We can add a Head which is compatible with the pre-trained transformer on top of it.
Ex: BERT can help us:
  - classify sentences by adding appropriate head on pooled output of the final layer
  - in question answering task by adding appropriate head on the hidden layer output of the final layer

It cannot help us in seq-to-seq tasks like language translation no matter the head we choose.
"""

In [None]:
!pip install datasets

In [None]:
!pip install evaluate

In [None]:
import numpy as np
import pandas as pd
from datasets import load_dataset, Dataset, DatasetDict
from evaluate import load as load_metric
from transformers import DataCollatorWithPadding, AutoModelForSequenceClassification,  Trainer, TrainingArguments, AutoTokenizer, AutoModel, AutoConfig
from transformers.modeling_outputs import TokenClassifierOutput
from transformers import get_scheduler
import torch
import torch.nn as nn
from torch.optim import AdamW
from torch.utils.data import DataLoader
import os
from tqdm.auto import tqdm

## 1. Prepare dataset

In [None]:
! pip install -q kaggle
from google.colab import files
files.upload()

#Choose the kaggle.json file that you downloaded
!mkdir ~/.kaggle
!cp kaggle.json ~/.kaggle/
#Make directory named kaggle and copy kaggle.json file there.
! chmod 600 ~/.kaggle/kaggle.json
#Change the permissions of the file.

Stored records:
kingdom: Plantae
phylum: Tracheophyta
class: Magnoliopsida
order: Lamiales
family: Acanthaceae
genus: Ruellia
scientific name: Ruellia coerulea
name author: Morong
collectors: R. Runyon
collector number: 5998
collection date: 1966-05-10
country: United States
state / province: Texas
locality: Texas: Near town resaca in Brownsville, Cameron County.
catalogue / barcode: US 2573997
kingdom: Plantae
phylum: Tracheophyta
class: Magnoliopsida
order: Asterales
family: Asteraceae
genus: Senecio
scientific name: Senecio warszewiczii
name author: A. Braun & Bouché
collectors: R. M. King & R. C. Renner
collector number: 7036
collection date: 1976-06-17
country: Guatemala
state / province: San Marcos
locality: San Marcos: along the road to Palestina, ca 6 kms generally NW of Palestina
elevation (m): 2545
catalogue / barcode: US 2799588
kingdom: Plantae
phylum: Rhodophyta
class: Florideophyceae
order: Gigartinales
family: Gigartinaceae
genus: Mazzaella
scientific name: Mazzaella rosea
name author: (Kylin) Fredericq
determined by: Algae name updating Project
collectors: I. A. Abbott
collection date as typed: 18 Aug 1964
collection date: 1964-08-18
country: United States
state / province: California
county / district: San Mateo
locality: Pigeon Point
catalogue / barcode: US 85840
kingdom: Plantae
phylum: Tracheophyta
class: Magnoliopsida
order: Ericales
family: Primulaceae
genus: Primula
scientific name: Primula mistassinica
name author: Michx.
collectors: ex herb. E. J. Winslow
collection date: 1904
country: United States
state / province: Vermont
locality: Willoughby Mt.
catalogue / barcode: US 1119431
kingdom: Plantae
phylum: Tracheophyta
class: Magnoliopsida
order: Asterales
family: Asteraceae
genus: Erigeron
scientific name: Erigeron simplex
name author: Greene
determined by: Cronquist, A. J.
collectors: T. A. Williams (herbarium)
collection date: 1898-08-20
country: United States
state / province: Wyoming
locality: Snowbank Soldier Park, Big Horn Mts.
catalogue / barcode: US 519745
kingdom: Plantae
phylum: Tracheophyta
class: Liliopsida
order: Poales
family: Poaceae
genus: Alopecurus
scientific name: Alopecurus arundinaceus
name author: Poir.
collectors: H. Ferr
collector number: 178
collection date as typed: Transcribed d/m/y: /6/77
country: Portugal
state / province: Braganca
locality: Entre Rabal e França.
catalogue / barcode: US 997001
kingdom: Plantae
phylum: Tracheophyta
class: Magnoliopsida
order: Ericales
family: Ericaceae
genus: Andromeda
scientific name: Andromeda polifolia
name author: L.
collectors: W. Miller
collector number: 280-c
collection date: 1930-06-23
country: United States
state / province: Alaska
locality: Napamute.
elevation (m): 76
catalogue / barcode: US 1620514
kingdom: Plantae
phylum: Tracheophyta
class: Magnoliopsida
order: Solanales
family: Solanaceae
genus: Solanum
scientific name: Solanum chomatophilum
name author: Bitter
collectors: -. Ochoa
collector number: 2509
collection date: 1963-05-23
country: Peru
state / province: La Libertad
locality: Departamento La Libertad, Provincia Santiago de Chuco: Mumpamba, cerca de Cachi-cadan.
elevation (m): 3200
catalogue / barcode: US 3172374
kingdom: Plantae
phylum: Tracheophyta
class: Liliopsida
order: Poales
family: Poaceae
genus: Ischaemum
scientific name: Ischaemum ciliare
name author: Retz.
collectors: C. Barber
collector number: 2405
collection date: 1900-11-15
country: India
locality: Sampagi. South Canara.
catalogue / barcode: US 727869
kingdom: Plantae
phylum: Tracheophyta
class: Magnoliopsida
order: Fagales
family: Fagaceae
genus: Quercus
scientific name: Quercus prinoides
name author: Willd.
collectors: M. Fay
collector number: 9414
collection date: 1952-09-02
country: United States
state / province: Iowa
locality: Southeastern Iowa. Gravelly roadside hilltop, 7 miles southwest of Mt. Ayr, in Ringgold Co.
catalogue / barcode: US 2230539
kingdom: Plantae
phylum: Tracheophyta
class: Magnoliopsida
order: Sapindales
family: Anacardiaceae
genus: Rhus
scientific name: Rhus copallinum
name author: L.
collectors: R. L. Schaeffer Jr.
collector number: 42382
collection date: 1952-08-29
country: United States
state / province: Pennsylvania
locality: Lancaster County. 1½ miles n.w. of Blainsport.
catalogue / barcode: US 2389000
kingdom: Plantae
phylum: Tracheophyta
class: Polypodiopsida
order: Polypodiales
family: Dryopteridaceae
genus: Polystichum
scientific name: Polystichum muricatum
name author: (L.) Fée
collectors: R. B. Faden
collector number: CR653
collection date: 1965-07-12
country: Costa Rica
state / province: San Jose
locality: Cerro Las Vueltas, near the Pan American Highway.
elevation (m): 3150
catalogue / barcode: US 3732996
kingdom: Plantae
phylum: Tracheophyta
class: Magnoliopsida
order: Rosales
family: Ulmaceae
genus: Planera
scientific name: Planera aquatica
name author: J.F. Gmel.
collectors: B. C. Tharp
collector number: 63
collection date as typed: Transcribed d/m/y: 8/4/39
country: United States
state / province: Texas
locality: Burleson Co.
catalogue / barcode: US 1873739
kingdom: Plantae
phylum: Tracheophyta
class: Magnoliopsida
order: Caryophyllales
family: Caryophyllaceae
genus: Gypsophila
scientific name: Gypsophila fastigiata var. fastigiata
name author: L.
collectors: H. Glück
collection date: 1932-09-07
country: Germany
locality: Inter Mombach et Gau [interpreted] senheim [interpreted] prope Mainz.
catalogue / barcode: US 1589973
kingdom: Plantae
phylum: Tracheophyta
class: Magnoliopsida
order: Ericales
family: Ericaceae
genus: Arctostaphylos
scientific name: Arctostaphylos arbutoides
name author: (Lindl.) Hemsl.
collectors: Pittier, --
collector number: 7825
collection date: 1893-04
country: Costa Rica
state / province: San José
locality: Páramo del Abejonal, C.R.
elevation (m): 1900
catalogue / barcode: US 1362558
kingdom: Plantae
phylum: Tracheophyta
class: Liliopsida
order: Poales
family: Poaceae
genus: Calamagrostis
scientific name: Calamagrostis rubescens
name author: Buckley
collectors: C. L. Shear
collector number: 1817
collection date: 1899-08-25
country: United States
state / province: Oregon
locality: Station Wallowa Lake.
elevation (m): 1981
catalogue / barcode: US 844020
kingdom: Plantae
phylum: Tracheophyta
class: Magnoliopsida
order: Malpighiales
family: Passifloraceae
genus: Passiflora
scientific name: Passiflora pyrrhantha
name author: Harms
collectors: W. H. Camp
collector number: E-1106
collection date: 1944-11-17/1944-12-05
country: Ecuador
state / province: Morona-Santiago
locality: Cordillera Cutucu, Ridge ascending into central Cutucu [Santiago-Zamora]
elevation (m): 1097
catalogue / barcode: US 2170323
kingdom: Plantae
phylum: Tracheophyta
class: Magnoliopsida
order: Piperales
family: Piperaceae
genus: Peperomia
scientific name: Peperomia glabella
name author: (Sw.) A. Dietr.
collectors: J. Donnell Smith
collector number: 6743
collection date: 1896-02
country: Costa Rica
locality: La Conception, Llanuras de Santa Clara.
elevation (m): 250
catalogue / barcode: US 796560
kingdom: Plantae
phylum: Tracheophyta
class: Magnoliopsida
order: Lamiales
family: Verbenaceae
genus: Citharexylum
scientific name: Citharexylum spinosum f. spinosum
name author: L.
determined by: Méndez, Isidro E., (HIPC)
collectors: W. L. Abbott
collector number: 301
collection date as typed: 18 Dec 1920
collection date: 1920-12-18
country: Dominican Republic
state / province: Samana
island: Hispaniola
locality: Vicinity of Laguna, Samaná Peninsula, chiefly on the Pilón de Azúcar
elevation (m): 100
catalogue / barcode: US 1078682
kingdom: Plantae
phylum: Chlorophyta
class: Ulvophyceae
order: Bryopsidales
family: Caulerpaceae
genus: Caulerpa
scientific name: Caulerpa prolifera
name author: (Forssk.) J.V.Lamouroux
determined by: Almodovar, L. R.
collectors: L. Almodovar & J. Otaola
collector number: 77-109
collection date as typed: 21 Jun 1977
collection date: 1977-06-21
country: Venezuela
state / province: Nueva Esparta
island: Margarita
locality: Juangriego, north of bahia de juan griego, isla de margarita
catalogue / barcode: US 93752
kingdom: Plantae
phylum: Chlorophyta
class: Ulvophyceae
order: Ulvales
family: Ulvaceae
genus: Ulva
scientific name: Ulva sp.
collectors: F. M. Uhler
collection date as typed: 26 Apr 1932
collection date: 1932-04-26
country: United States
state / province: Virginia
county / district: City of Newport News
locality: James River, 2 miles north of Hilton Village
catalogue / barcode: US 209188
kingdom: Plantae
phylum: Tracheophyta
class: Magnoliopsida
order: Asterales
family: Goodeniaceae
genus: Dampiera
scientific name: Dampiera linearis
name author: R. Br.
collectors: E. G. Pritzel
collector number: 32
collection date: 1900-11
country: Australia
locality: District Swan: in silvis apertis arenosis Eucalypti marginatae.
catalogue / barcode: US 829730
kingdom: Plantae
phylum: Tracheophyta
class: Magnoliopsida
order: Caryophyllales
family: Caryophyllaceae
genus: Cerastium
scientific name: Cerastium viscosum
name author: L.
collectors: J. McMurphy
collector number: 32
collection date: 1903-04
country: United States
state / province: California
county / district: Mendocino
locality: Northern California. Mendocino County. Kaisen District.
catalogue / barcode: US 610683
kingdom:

Problems to solve:
1. Reproduce the part of the BERT notebook excerpt that opens with the words containing "#Choose the kaggle.json" and closes with "kaggle.json file there.".
2. Carry the BERT notebook excerpt forward from its last line.
These lines have no connection to the BERT notebook excerpt.

Expected answers:
1.
#Choose the kaggle.json file that you downloaded
!mkdir ~/.kaggle
!cp kaggle.json ~/.kaggle/
#Make directory named kaggle and copy kaggle.json file there.

2.
! kaggle datasets list

In [None]:
!kaggle datasets download 'rmisra/news-headlines-dataset-for-sarcasm-detection'
! mkdir train
! unzip news-headlines-dataset-for-sarcasm-detection.zip -d train

In [None]:
!cat train/Sarcasm_Headlines_Dataset_v2.json | head -5

In [None]:
train_path = 'train/Sarcasm_Headlines_Dataset_v2.json'
df = pd.read_json(train_path, lines=True)
df.head()

In [None]:
dataset_hf = load_dataset("json", data_files=train_path)
print(dataset_hf)

In [None]:
## Convert to pandas for some pre-processing on the daatset
dataset_hf.set_format('pandas') #on iteration, rows will be returned in that format
dataset_df = dataset_hf['train'][:] #this returns all rows in df format .. basically converting to df
dataset_df.head()

In [None]:
dataset_df.drop(['article_link'], axis=1, inplace=True, errors='ignore')
dataset_df.drop_duplicates(subset=['headline'], inplace=True)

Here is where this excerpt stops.